Air merupakan senyawa utama penyusun protoplasma, sebagai pelarut, dan
media pengangkut hara mineral yang diserap oleh akar dari tanah. Air juga
berperan sebagai media bagi berlangsungnya reaksi-reaksi metabolisme, bahan
baku proses fotosintesis dan mengatur turgiditas sel tumbuhan (Prawiranata et
al., 1992).
Kebutuhan air bagi tanaman (crop water requirement) dapat dihitung dari
konsumsi air oleh tanaman (water use) yang didefinisikan sebagai jumlah air
yang hilang dari areal yang bevegetasi per satuan waktu yang digunakan untuk
proses evapotranspirasi (Murdiyarso, 1991). Selain itu karakteristik tanaman
seperti jenis, pertumbuhan dan fase perkembangan tanaman juga berpengaruh
terhadap jumlah air yang dibutuhkan tanaman (Baharsyah, 1991; Allen et al.,
1998). Air tersedia adalah air yang dapat diserap oleh akar tanaman dari dalam
tanah. Jumlah air yang tersedia bagi tanaman berkisar antara titik layu permanen
dan kapasitas lapang. Titik layu permanen adalah batas minimal nilai tersebut
akar tanaman tidak mampu menyerap air dari dalam tanah. Kapasitas lapang
adalah jumlah air maksimum yang tetap tersimpan dalam tanah yang tidak
mengalir ke bawah karena gaya gravitasi (Gardner et al., 1991; Soepardi, 1983).
Ketersediaan air merupakan salah satu faktor pembatas yang menentukan jenis
dan sebaran tanaman serta periode masa tanam. Setiap jenis tanaman dan
19
sistem usahatani membutuhkan air yang bervariasi menurut sifat genetis dan
faktor lingkungan. Ketersediaan air tanah akan menentukan status air tanaman
dan penting dalam proses absorbsi CO2 (Chang, 1968; Sumayao et al., 1977;
Jansen, 1991; Grant et al., 1993; Koesmaryono, 1999).
Model kebutuhan air dikembangkan dari persamaan matematis dalam
menghitung kebutuhan air tanaman (KAT). Doorenbos and Pruitt (1977),
mengemukakan bakwa kebutuhan air tanaman setara dengan evapotranspirasi
tanaman (ETc) yang dipengaruhi oleh evapotranspirasi aktual (ETo) dan
koefisien tanaman yang dipengaruhi oleh jenis tanaman dan tahap pertumbuhan.

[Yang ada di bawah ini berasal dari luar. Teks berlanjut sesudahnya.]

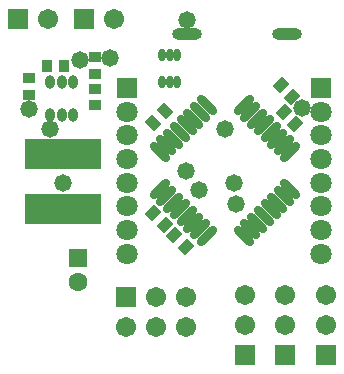
<source format=gts>
%FSTAX23Y23*%
%MOIN*%
%SFA1B1*%

%IPPOS*%
%AMD40*
4,1,4,-0.029900,-0.009000,-0.009000,-0.029900,0.029900,0.009000,0.009000,0.029900,-0.029900,-0.009000,0.0*
1,1,0.029654,-0.019400,-0.019400*
1,1,0.029654,0.019400,0.019400*
%
%AMD41*
4,1,4,0.009000,-0.029900,0.029900,-0.009000,-0.009000,0.029900,-0.029900,0.009000,0.009000,-0.029900,0.0*
1,1,0.029654,0.019400,-0.019400*
1,1,0.029654,-0.019400,0.019400*
%
%AMD46*
4,1,4,0.027900,-0.002800,-0.002800,0.027900,-0.027900,0.002800,0.002800,-0.027900,0.027900,-0.002800,0.0*
%
%AMD47*
4,1,4,-0.002800,-0.027900,0.027900,0.002800,0.002800,0.027900,-0.027900,-0.002800,-0.002800,-0.027900,0.0*
%
%ADD38O,0.031622X0.045401*%
%ADD39O,0.098551X0.039496*%
G04~CAMADD=40~3~0.0~0.0~296.5~847.7~0.0~0.0~0~0.0~0.0~0.0~0.0~0~0.0~0.0~0.0~0.0~0~0.0~0.0~0.0~135.0~684.0~684.0*
%ADD40D40*%
G04~CAMADD=41~3~0.0~0.0~296.5~847.7~0.0~0.0~0~0.0~0.0~0.0~0.0~0~0.0~0.0~0.0~0.0~0~0.0~0.0~0.0~225.0~684.0~684.0*
%ADD41D41*%
%ADD42O,0.023748X0.041464*%
%ADD43R,0.256818X0.100913*%
%ADD44R,0.043433X0.035559*%
%ADD45R,0.035559X0.043433*%
G04~CAMADD=46~9~0.0~0.0~434.3~355.6~0.0~0.0~0~0.0~0.0~0.0~0.0~0~0.0~0.0~0.0~0.0~0~0.0~0.0~0.0~315.0~558.0~557.0*
%ADD46D46*%
G04~CAMADD=47~9~0.0~0.0~434.3~355.6~0.0~0.0~0~0.0~0.0~0.0~0.0~0~0.0~0.0~0.0~0.0~0~0.0~0.0~0.0~225.0~558.0~557.0*
%ADD47D47*%
%ADD48R,0.070992X0.070992*%
%ADD49C,0.070992*%
%ADD50R,0.067055X0.067055*%
%ADD51C,0.067055*%
%ADD52C,0.063118*%
%ADD53R,0.063118X0.063118*%
%ADD54R,0.067055X0.067055*%
%ADD55C,0.058000*%
G54D38*
X01307Y0458D03*
X0127D03*
X01232D03*
X01307Y04689D03*
X0127D03*
X01232D03*
G54D39*
X02022Y0485D03*
X01687D03*
G54D40*
X01876Y04612D03*
X01899Y0459D03*
X01921Y04568D03*
X01943Y04546D03*
X01966Y04523D03*
X01988Y04501D03*
X0201Y04479D03*
X02032Y04456D03*
X01753Y04177D03*
X0173Y04199D03*
X01708Y04221D03*
X01686Y04243D03*
X01663Y04266D03*
X01641Y04288D03*
X01619Y0431D03*
X01597Y04333D03*
G54D41*
X02032Y04333D03*
X0201Y0431D03*
X01988Y04288D03*
X01966Y04266D03*
X01943Y04243D03*
X01921Y04221D03*
X01899Y04199D03*
X01876Y04177D03*
X01597Y04456D03*
X01619Y04479D03*
X01641Y04501D03*
X01663Y04523D03*
X01686Y04546D03*
X01708Y04568D03*
X0173Y0459D03*
X01753Y04612D03*
G54D42*
X01604Y04779D03*
X0163D03*
X01655D03*
X01604Y0469D03*
X0163D03*
X01655D03*
G54D43*
X01275Y04268D03*
Y04451D03*
G54D44*
X0138Y04612D03*
Y04667D03*
Y04717D03*
Y04772D03*
X0116Y04647D03*
Y04702D03*
G54D45*
X01222Y04745D03*
X01277D03*
G54D46*
X01575Y04555D03*
X01614Y04594D03*
G54D47*
X01645Y04179D03*
X01684Y0414D03*
X01575Y04254D03*
X01614Y04215D03*
X02039Y0464D03*
X02Y04679D03*
X0201Y04589D03*
X02049Y0455D03*
G54D48*
X01486Y0467D03*
X02135D03*
G54D49*
X01486Y04591D03*
Y04512D03*
Y04433D03*
Y04355D03*
Y04276D03*
Y04197D03*
Y04118D03*
X02135Y04591D03*
Y04512D03*
Y04433D03*
Y04355D03*
Y04276D03*
Y04197D03*
Y04118D03*
G54D50*
X01345Y049D03*
X01125D03*
X01485Y03975D03*
G54D51*
X01445Y049D03*
X01225D03*
X01485Y03875D03*
X01585Y03975D03*
Y03875D03*
X01685Y03975D03*
Y03875D03*
X0215Y0388D03*
Y0398D03*
X02015Y0388D03*
Y0398D03*
X0188Y0388D03*
Y0398D03*
G54D52*
X01325Y04025D03*
G54D53*
X01325Y04104D03*
G54D54*
X0215Y0378D03*
X02015D03*
X0188D03*
G54D55*
X01845Y04355D03*
X01685Y04395D03*
X01275Y04355D03*
X0185Y04285D03*
X01815Y04535D03*
X0207Y04605D03*
X01432Y0477D03*
X01687Y04897D03*
X0133Y04765D03*
X01232Y04532D03*
X0116Y046D03*
X01727Y0433D03*
M02*
</source>
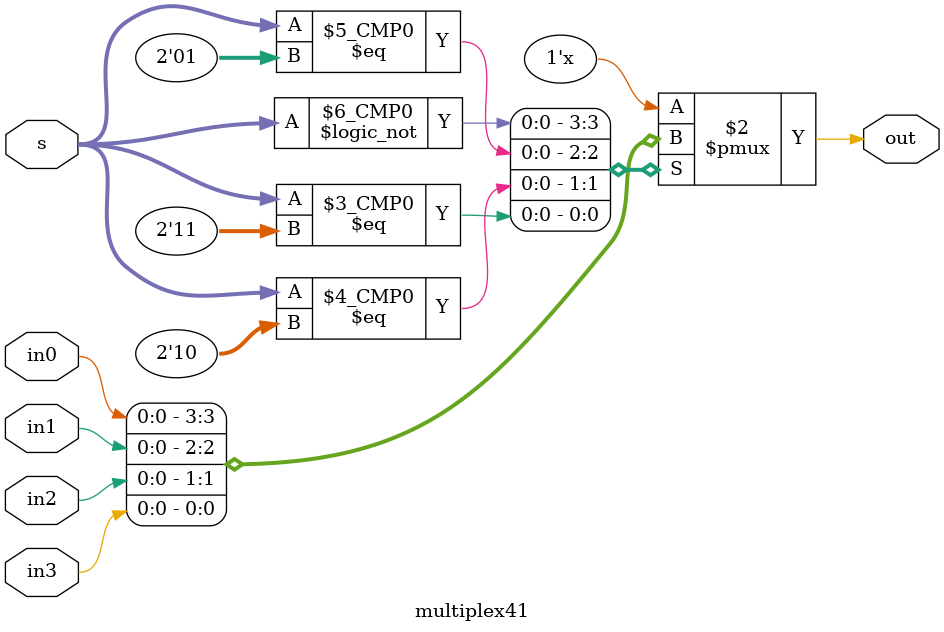
<source format=v>
module multiplex41(out,in0,in1,in2,in3,s);

input in0, in1, in2, in3;
input [1:0] s;
output reg out;

always@(in0, in1, in2, in3, s) begin

	case (s)
	2'b00: out = in0;
	2'b01: out = in1;
	2'b10: out = in2;
	2'b11: out = in3;
	endcase

end

endmodule

</source>
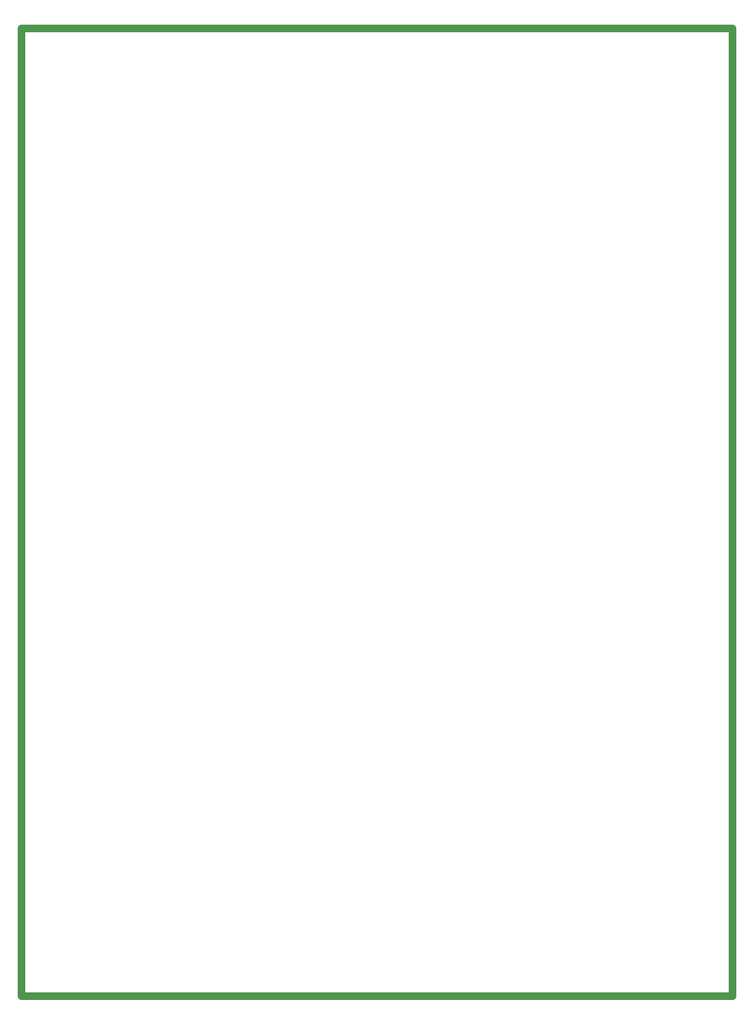
<source format=gm1>
G04 Layer_Color=16711935*
%FSLAX24Y24*%
%MOIN*%
G70*
G01*
G75*
%ADD26C,0.0394*%
G54D26*
X2000Y51000D02*
X39500D01*
Y0D02*
Y51000D01*
X2000Y0D02*
X39500D01*
X2000D02*
Y51000D01*
M02*

</source>
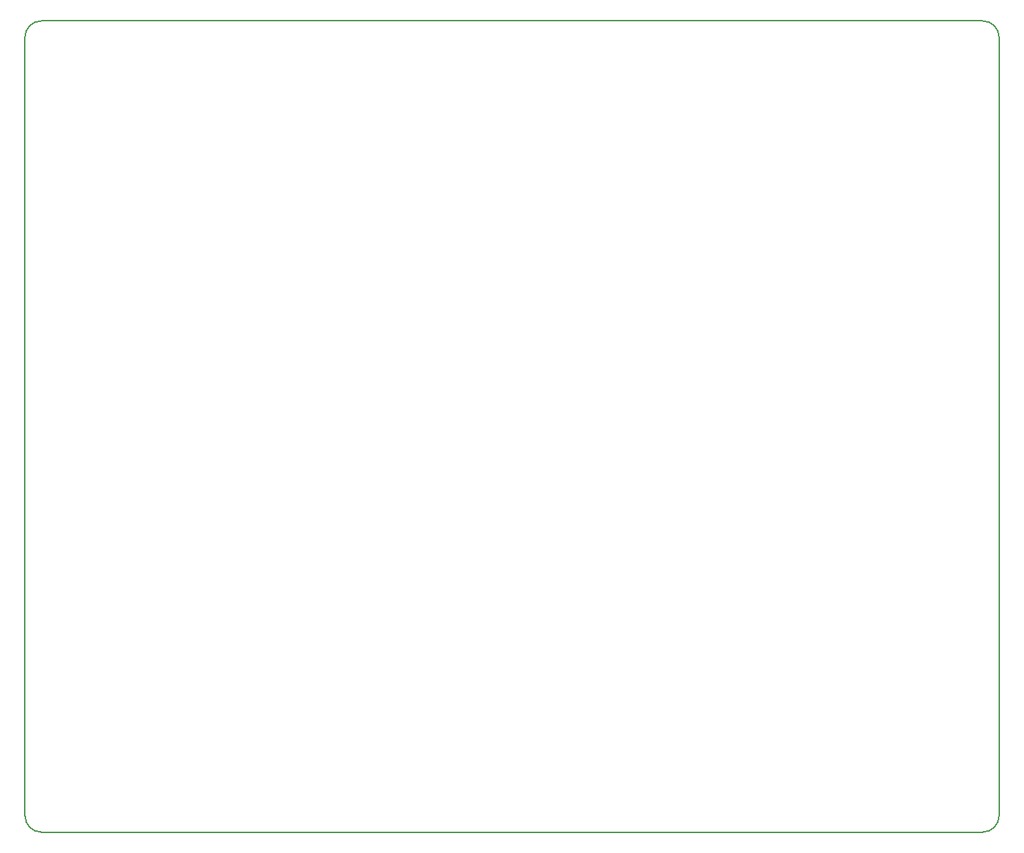
<source format=gbr>
G04 start of page 6 for group 4 idx 4 *
G04 Title: HETEPTANA, outline *
G04 Creator: pcb 1.99z *
G04 CreationDate: Mo 30 Mär 2015 16:46:13 GMT UTC *
G04 For: stephan *
G04 Format: Gerber/RS-274X *
G04 PCB-Dimensions (mil): 5511.81 4724.41 *
G04 PCB-Coordinate-Origin: lower left *
%MOIN*%
%FSLAX25Y25*%
%LNOUTLINE*%
%ADD94C,0.0060*%
G54D94*X39370Y425197D02*Y47244D01*
X47244Y39370D02*X503937D01*
X511811Y47244D02*Y425197D01*
X503937Y433071D02*X47244D01*
X511811Y425197D02*G75*G03X503937Y433071I-7874J0D01*G01*
X47244D02*G75*G03X39370Y425197I0J-7874D01*G01*
Y47244D02*G75*G03X47244Y39370I7874J0D01*G01*
X503937D02*G75*G03X511811Y47244I0J7874D01*G01*
M02*

</source>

Kebutuhan air bagi tanaman yang besarnya sebanding dengan proses
penyerapan air oleh akar tanaman dari dalam tanah untuk kebutuhan
metabolisme, kemudian diuapkan kembali dari dalam tanaman disebut sebagai
evapotranspirasi (Kodoatie et al. 2008).
Hatmoko et al. (1993) melakukan studi kebutuhan air di Daerah Pengaliran
Sungai (DPS) Bengawan Solo bahwa proporsi kebutuhan air irigasi pertanian
mencapai 97% dan kebutuhan domestik mencapai 3%. Sugiarto (1995)
melaporkan hasil penelitiannya di DAS Citarum Hulu bahwa kebutuhan air irigasi
pertanian mencapai 724 juta m3.th-1 (67%), kebutuhan air rumah tangga dengan
jumlah penduduk 3.821 juta jiwa mencapai 321 juta m3.th-1 setara dengan 7
m3.dt-1 (21%), dan kebutuhan air industri mencapai 131 juta m3.th-1 (12% dari
total kebutuhan air sebesar 1.086,5 juta m3.th-1).